**EXERCISE AIM:**
Every line of the records must be repeated exactly; pictures stay out.

(Beginning of TASK MATERIAL)

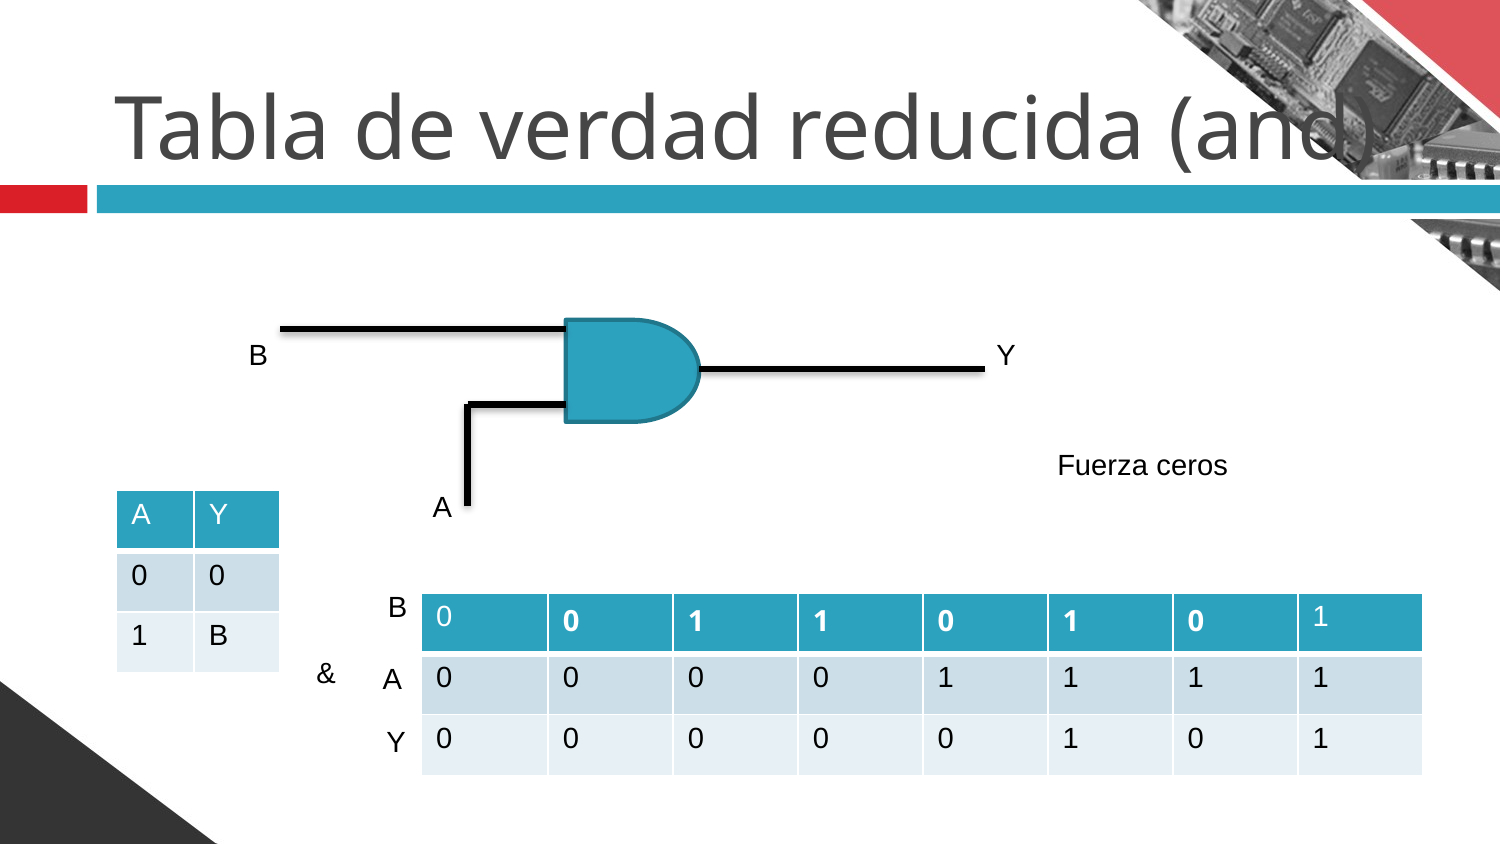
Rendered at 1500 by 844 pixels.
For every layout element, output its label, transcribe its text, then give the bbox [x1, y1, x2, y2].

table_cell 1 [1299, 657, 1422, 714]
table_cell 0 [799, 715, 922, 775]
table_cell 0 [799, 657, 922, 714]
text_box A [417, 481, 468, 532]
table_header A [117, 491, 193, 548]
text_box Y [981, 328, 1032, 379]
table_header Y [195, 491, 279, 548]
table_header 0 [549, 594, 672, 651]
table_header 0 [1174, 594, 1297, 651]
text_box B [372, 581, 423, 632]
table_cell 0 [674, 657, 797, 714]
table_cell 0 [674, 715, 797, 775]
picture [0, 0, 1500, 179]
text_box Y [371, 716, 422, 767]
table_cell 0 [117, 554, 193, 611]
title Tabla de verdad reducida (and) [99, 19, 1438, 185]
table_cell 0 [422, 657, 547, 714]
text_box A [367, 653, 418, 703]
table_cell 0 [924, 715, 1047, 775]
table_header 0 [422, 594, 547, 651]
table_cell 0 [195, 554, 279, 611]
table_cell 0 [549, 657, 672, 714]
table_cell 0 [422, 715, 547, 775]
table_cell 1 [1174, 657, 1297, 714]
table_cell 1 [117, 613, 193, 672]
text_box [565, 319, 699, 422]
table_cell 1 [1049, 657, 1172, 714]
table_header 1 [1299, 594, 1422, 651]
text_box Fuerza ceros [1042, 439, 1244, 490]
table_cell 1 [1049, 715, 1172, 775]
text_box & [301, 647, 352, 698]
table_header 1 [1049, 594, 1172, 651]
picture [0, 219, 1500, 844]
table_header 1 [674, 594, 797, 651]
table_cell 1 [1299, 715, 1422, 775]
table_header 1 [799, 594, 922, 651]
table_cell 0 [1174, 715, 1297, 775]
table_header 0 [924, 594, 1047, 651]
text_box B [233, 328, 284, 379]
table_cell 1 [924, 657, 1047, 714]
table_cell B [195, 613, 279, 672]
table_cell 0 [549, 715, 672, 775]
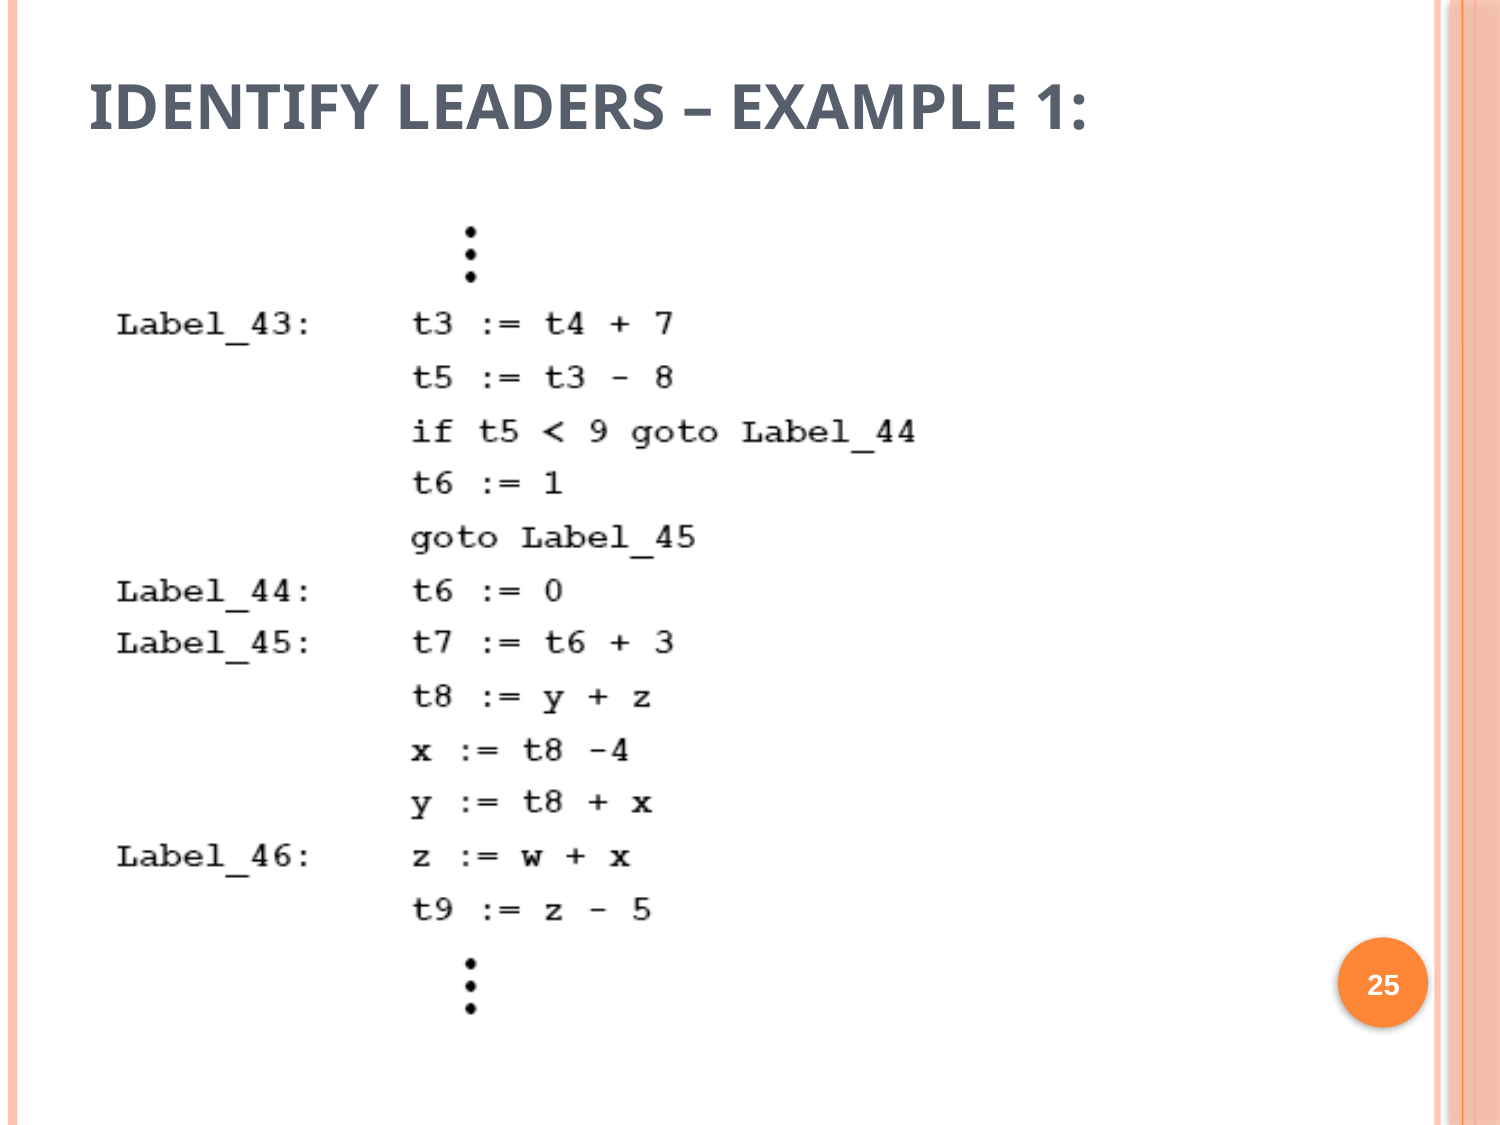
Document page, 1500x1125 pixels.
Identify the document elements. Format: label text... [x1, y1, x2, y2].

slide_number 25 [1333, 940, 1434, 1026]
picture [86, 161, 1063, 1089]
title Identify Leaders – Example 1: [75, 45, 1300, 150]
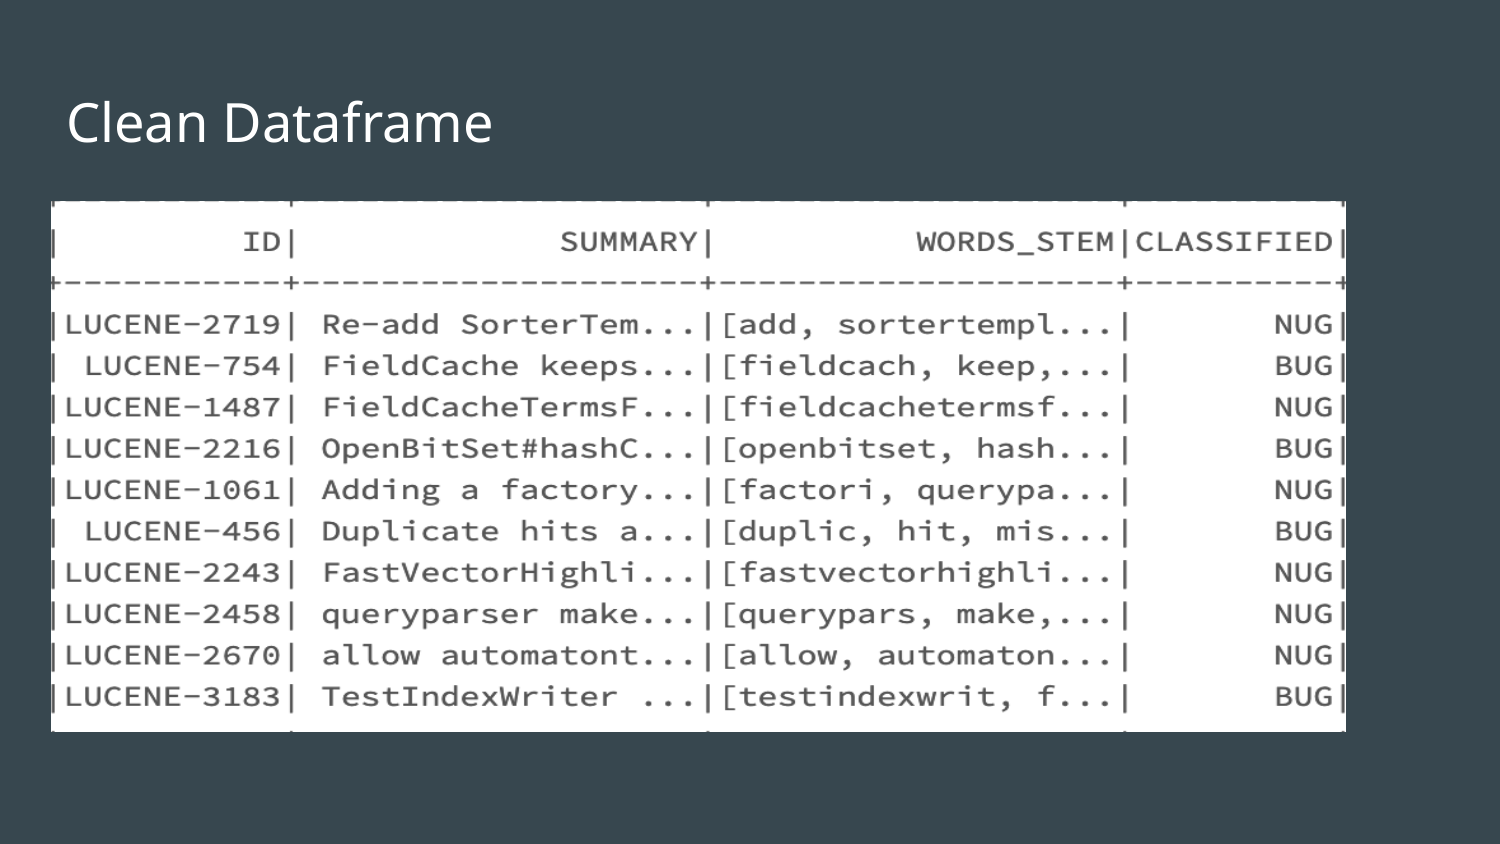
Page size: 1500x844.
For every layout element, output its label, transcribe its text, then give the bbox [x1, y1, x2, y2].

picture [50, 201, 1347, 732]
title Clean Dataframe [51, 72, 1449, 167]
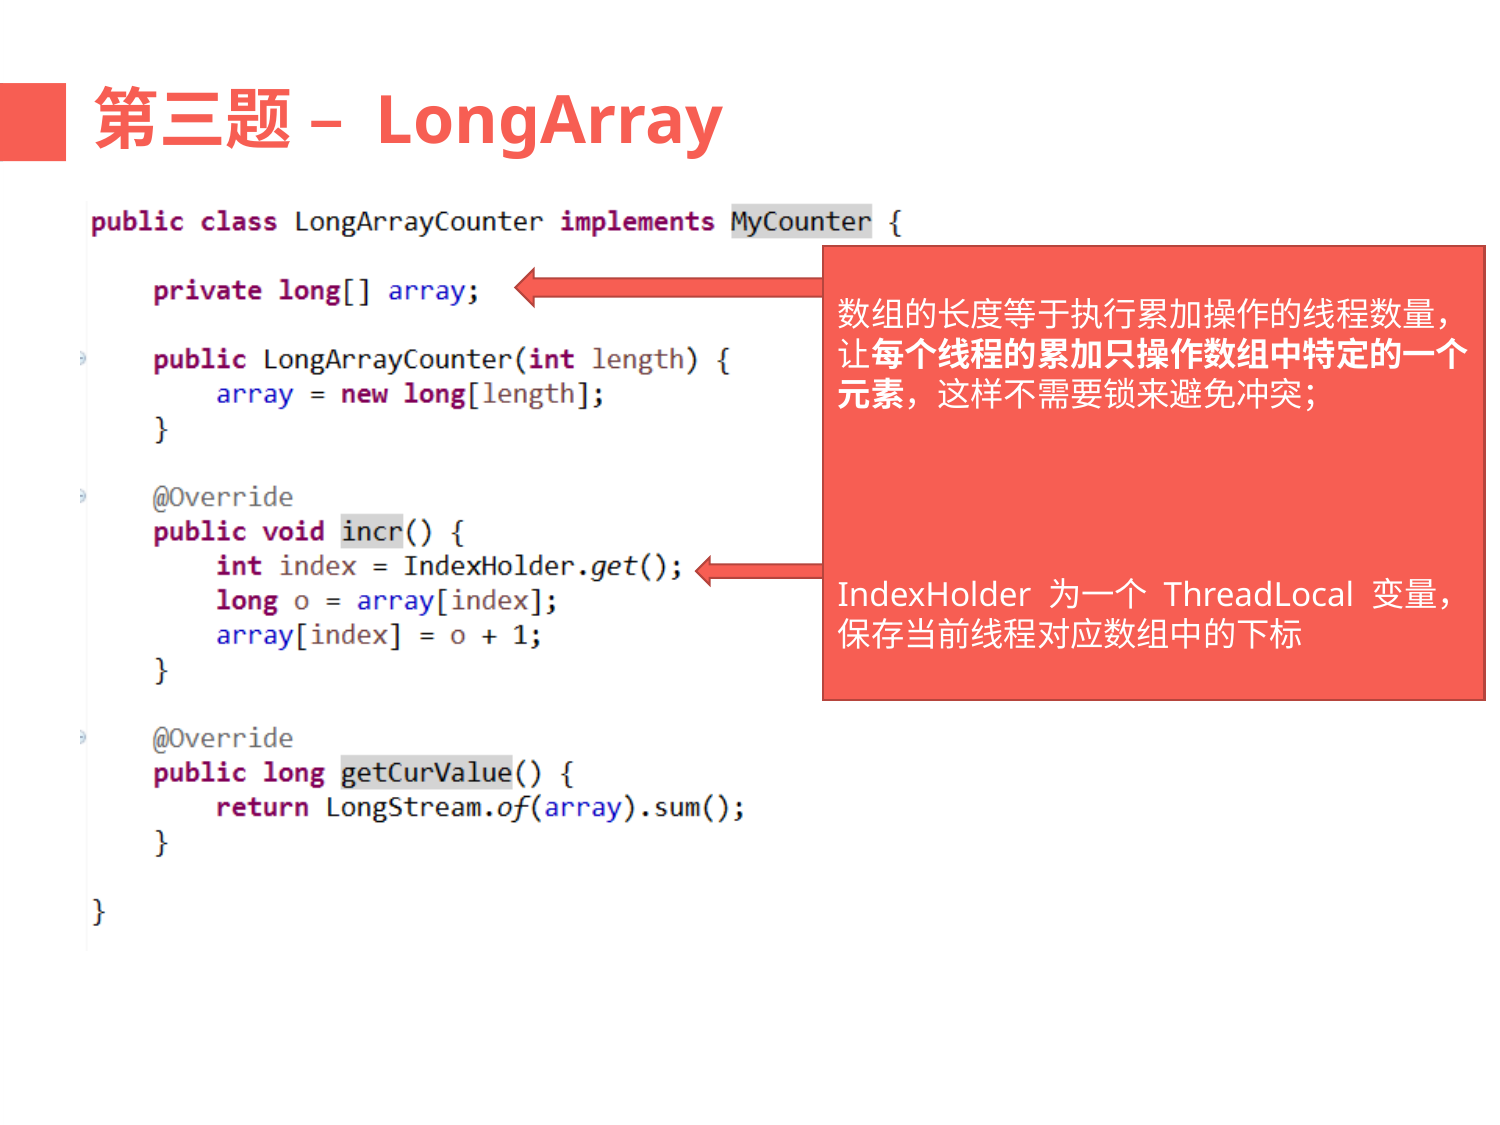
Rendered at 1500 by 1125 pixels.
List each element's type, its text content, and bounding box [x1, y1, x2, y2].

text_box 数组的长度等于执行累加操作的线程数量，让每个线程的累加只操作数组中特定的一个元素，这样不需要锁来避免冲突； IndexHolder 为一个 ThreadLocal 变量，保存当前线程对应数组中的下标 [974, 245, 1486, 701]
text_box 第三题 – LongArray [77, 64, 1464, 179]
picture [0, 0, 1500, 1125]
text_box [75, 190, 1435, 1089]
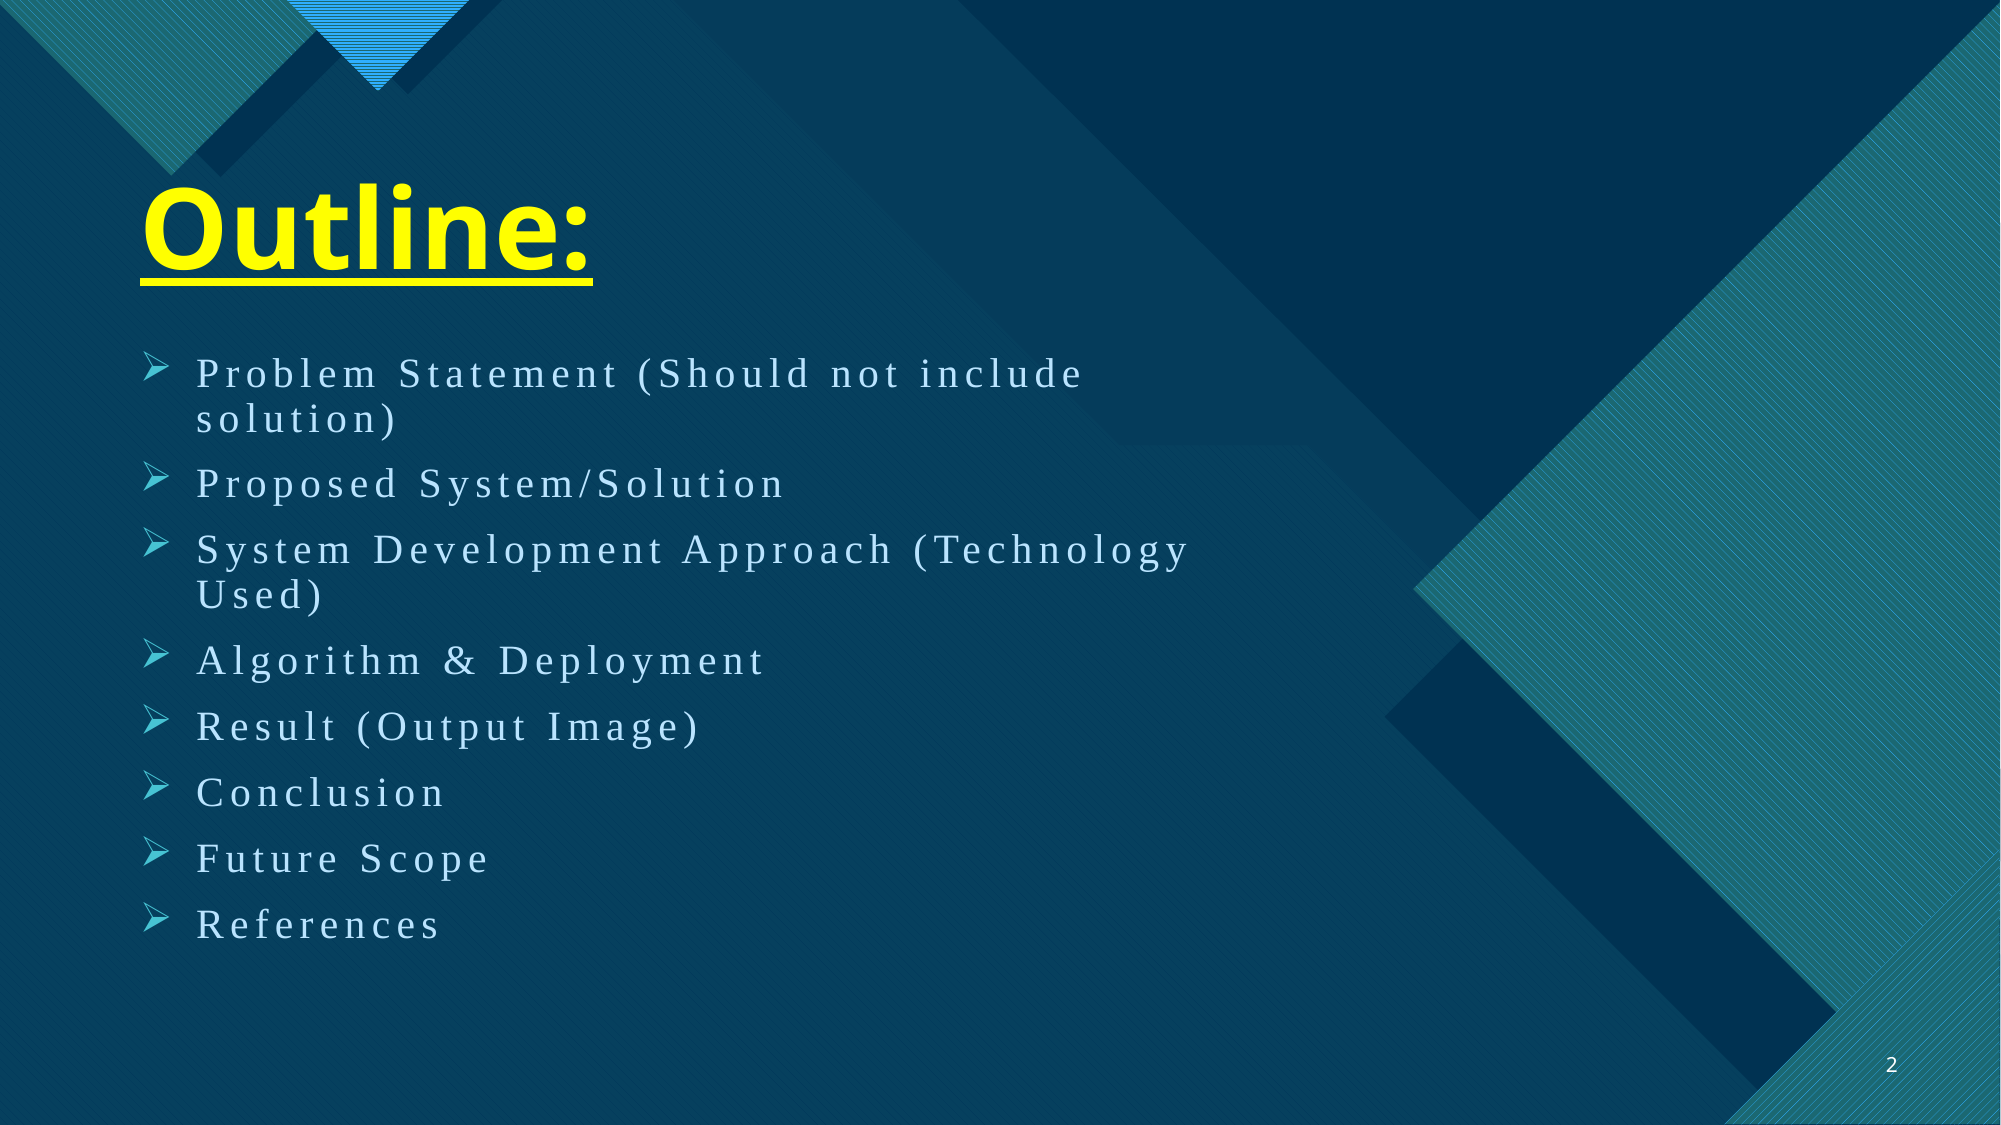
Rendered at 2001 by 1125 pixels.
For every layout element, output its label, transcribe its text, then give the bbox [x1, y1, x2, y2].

(End of TASK MATERIAL)

**YOUR SOLUTION:**
Rendered at 1500 by 844 pixels.
For every layout element, output its label, transcribe its text, then give the bbox [x1, y1, x2, y2].

table_cell 1 [1299, 657, 1422, 714]
table_cell 0 [799, 715, 922, 775]
table_cell 0 [799, 657, 922, 714]
text_box A [417, 481, 468, 532]
table_header A [117, 491, 193, 548]
text_box Y [981, 328, 1032, 379]
table_header Y [195, 491, 279, 548]
table_header 0 [549, 594, 672, 651]
table_header 0 [1174, 594, 1297, 651]
text_box B [372, 581, 423, 632]
table_cell 0 [674, 657, 797, 714]
table_cell 0 [674, 715, 797, 775]
picture [0, 0, 1500, 179]
text_box Y [371, 716, 422, 767]
table_cell 0 [117, 554, 193, 611]
title Tabla de verdad reducida (and) [99, 19, 1438, 185]
table_cell 0 [422, 657, 547, 714]
text_box A [367, 653, 418, 703]
table_cell 0 [924, 715, 1047, 775]
table_header 0 [422, 594, 547, 651]
table_cell 0 [195, 554, 279, 611]
table_cell 0 [549, 657, 672, 714]
table_cell 0 [422, 715, 547, 775]
table_cell 1 [1174, 657, 1297, 714]
table_cell 1 [117, 613, 193, 672]
text_box [565, 319, 699, 422]
table_cell 1 [1049, 657, 1172, 714]
table_header 1 [1299, 594, 1422, 651]
text_box Fuerza ceros [1042, 439, 1244, 490]
table_cell 1 [1049, 715, 1172, 775]
text_box & [301, 647, 352, 698]
table_header 1 [1049, 594, 1172, 651]
picture [0, 219, 1500, 844]
table_header 1 [674, 594, 797, 651]
table_cell 1 [1299, 715, 1422, 775]
table_header 1 [799, 594, 922, 651]
table_cell 0 [1174, 715, 1297, 775]
table_header 0 [924, 594, 1047, 651]
text_box B [233, 328, 284, 379]
table_cell 1 [924, 657, 1047, 714]
table_cell B [195, 613, 279, 672]
table_cell 0 [549, 715, 672, 775]
Document page, 1500x1125 pixels.
Identify the document elements. Format: label text... [x1, y1, x2, y2].

slide_number 25 [1333, 940, 1434, 1026]
picture [86, 161, 1063, 1089]
title Identify Leaders – Example 1: [75, 45, 1300, 150]
Page size: 1500x844.
For every layout element, output its label, transcribe its text, then give the bbox [x1, y1, x2, y2].

picture [50, 201, 1347, 732]
title Clean Dataframe [51, 72, 1449, 167]
Rendered at 1500 by 1125 pixels.
List each element's type, its text content, and bounding box [x1, y1, x2, y2].

text_box 数组的长度等于执行累加操作的线程数量，让每个线程的累加只操作数组中特定的一个元素，这样不需要锁来避免冲突； IndexHolder 为一个 ThreadLocal 变量，保存当前线程对应数组中的下标 [974, 245, 1486, 701]
text_box 第三题 – LongArray [77, 64, 1464, 179]
picture [0, 0, 1500, 1125]
text_box [75, 190, 1435, 1089]
Rendered at 2001 by 1125 pixels.
For every layout element, output its label, transcribe its text, then give the bbox [x1, y1, x2, y2].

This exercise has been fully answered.